The city’s Department of Health receives around $600 million in grants from the federal government. In March, the White House rescinded a sixth of that, money which would have gone to studying infectious diseases.

Trump has expressed interest in streamlining housing development in New York City, but its public housing stock is heavily reliant on federal funding, which, if curtailed, risks throwing beleaguered properties into further disrepair. This year’s federal appropriations bill cut the city housing authority’s budget by roughly 15 percent, which translates into more than $500 million, according to the budget commission.

Other threats to New York City could come from unexpected places.

City Council Speaker Julie Menin said on Tuesday she fears national Republicans will revive a previous push led by Trump to ask U.S. Census respondents if they’re citizens — a move that would likely lead to undercounting the state’s population, the metric used to determine federal aid and representation.

“We're talking about billions and billions of dollars on the line for our schools, for Head Start, for SNAP, for public safety, for bridges, for roads, for tunnels, almost anything that you might care about in the city,” she said. “The Census matters also for congressional representation, for the balance of power in the Electoral College — all of it matters.”
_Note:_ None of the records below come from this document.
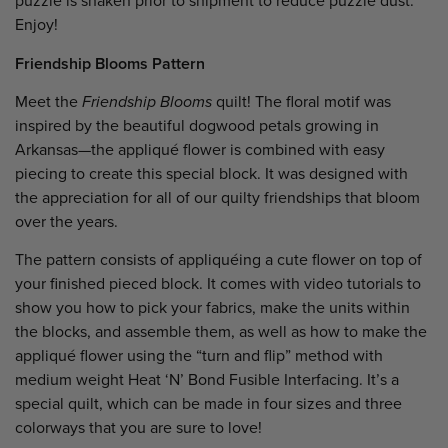
puzzle is shaken prior to shipment to reduce puzzle dust.
Enjoy!
Friendship Blooms Pattern
Meet the
Friendship Blooms
quilt! The floral motif was
inspired by the beautiful dogwood petals growing in
Arkansas—the appliqué flower is combined with easy
piecing to create this special block. It was designed with
the appreciation for all of our quilty friendships that bloom
over the years.
The pattern consists of appliquéing a cute flower on top of
your finished pieced block. It comes with video tutorials to
show you how to pick your fabrics, make the units within
the blocks, and assemble them, as well as how to make the
appliqué flower using the “turn and flip” method with
medium weight Heat ‘N’ Bond Fusible Interfacing. It’s a
special quilt, which can be made in four sizes and three
colorways that you are sure to love!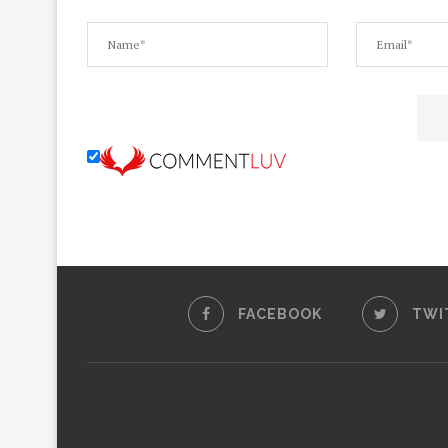
FACEBOOK
TWI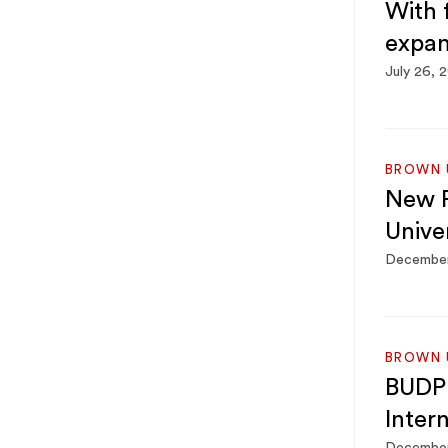
With 
expan
July 26, 
BROWN U
New P
Univer
December
BROWN U
BUDP 
Inter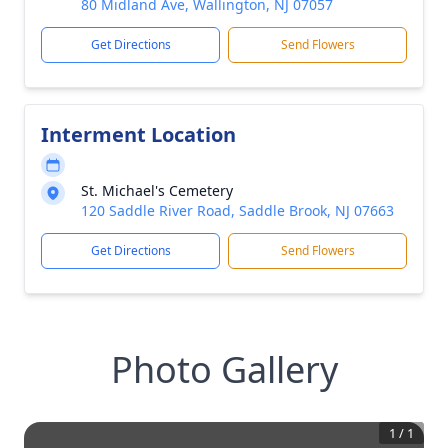
80 Midland Ave, Wallington, NJ 07057
Get Directions
Send Flowers
Interment Location
St. Michael's Cemetery
120 Saddle River Road, Saddle Brook, NJ 07663
Get Directions
Send Flowers
Photo Gallery
1
/
1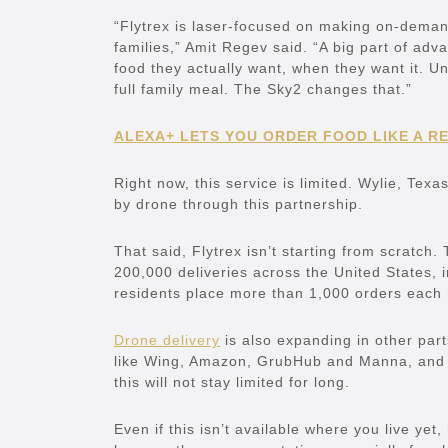
“Flytrex is laser-focused on making on-demand
families,” Amit Regev said. “A big part of adv
food they actually want, when they want it. Un
full family meal. The Sky2 changes that.”
ALEXA+ LETS YOU ORDER FOOD LIKE A R
Right now, this service is limited. Wylie, Texa
by drone through this partnership.
That said, Flytrex isn’t starting from scrat
200,000 deliveries across the United States, 
residents place more than 1,000 orders each
Drone delivery
is also expanding in other par
like Wing, Amazon, GrubHub and Manna, and 
this will not stay limited for long.
Even if this isn’t available where you live yet,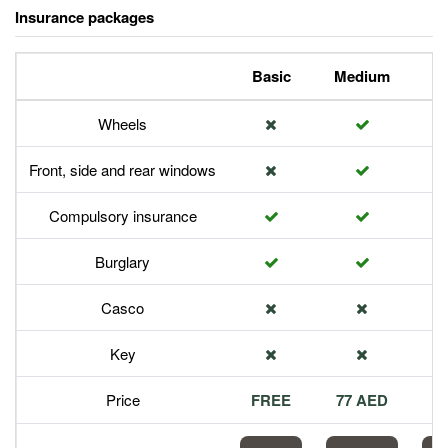
Insurance packages
Basic
Medium
P
Wheels
Front, side and rear windows
Compulsory insurance
Burglary
Casco
Key
Price
FREE
77 AED
1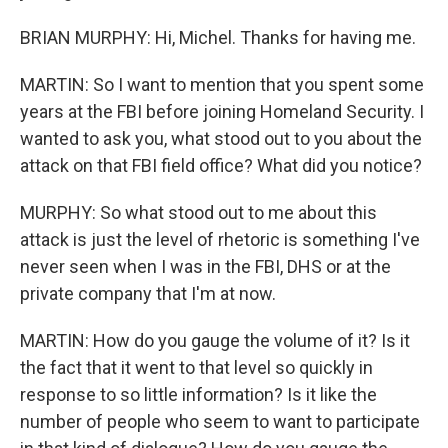
BRIAN MURPHY: Hi, Michel. Thanks for having me.
MARTIN: So I want to mention that you spent some
years at the FBI before joining Homeland Security. I
wanted to ask you, what stood out to you about the
attack on that FBI field office? What did you notice?
MURPHY: So what stood out to me about this
attack is just the level of rhetoric is something I've
never seen when I was in the FBI, DHS or at the
private company that I'm at now.
MARTIN: How do you gauge the volume of it? Is it
the fact that it went to that level so quickly in
response to so little information? Is it like the
number of people who seem to want to participate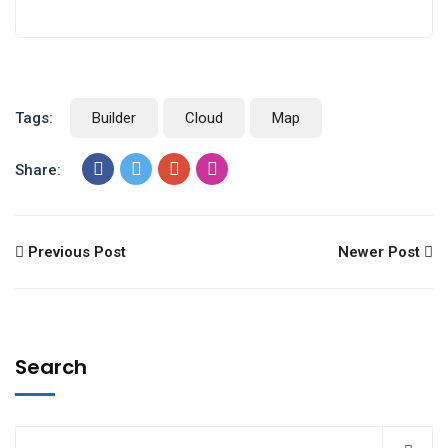
Tags:
Builder
Cloud
Map
Share:
Previous Post
Newer Post
Search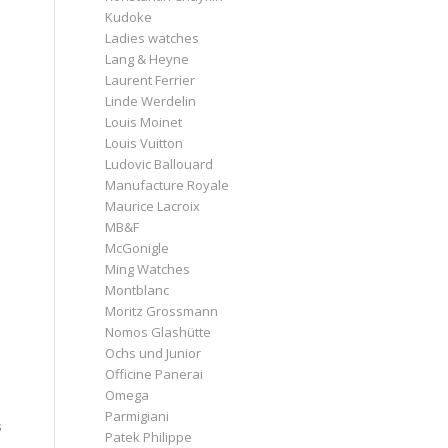
Kudoke
Ladies watches
Lang & Heyne
Laurent Ferrier
Linde Werdelin
Louis Moinet
Louis Vuitton
Ludovic Ballouard
Manufacture Royale
Maurice Lacroix
MB&F
McGonigle
Ming Watches
Montblanc
Moritz Grossmann
Nomos Glashütte
Ochs und Junior
Officine Panerai
Omega
Parmigiani
s
Patek Philippe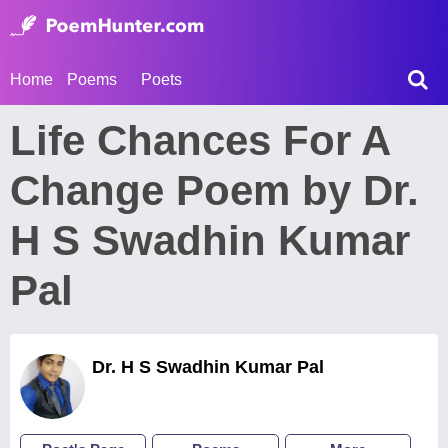
Home
Poems
Poets
Life Chances For A
Change Poem by Dr.
H S Swadhin Kumar
Pal
Dr. H S Swadhin Kumar Pal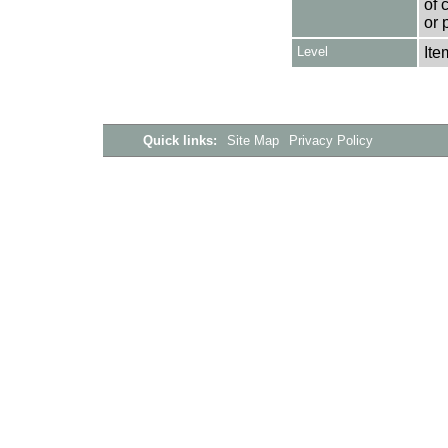
of 
or 
Level
Ite
Quick links:
Site Map
Privacy Policy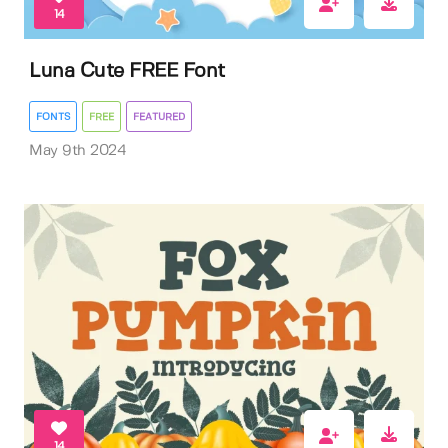
14
Luna Cute FREE Font
FONTS
FREE
FEATURED
May 9th 2024
14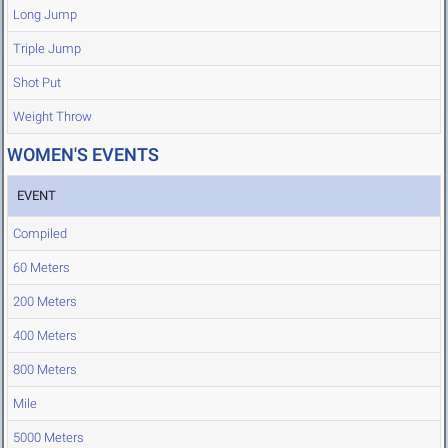
Long Jump
Triple Jump
Shot Put
Weight Throw
WOMEN'S EVENTS
EVENT
Compiled
60 Meters
200 Meters
400 Meters
800 Meters
Mile
5000 Meters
Looming over the city still is the threat of increased immigration enforcement, though such an incursion so far appears tempered by Mamdani’s relationship with Trump and his decision to retain NYPD Commissioner Jessica Tisch. The blowback to U.S. Immigration and Customs Enforcement in Minneapolis — and the administration’s subsequent drawback — may also make the Trump administration reluctant to mount a full-blown surge in New York.

On Friday, however, the Department of Homeland Security issued a statement accusing Mamdani of undermining the agency’s work in New York, where officials said more than 7,000 undocumented individuals are currently in local custody, though the status of those cases was unclear.

On a more basic level, any reductions in federal services like unemployment insurance, park operations, mental health care and road and bridge projects could have profound effects on New Yorkers’ lives, according to the budget commission, which has studied the intersection of city and state finances extensively.

The city appears relatively safe for the time being. The federal appropriations bill has locked in funding through the fall for New York at levels commensurate with past years. So any attempt to claw back that cash will be met with legal challenges — though that hasn’t stopped Trump from threats like his vow to defund “sanctuary cities,” an ultimatum he has not followed through on.

And the implications of the free bus proposal on the Trump-Mamdani bromance are still unclear.

The provision would need to be folded into a complex federal transportation bill that Congress may not even vote on this year. And one expert wondered whether Trump himself was even aware of it.

“We’re just so far removed from this becoming a reality,” said Danny Pearlstein, a spokesperson for the Riders Alliance, a New York City transit advocacy group that supports Mamdani. “At best, this is one step above the edgelord meme factory at every federal department.”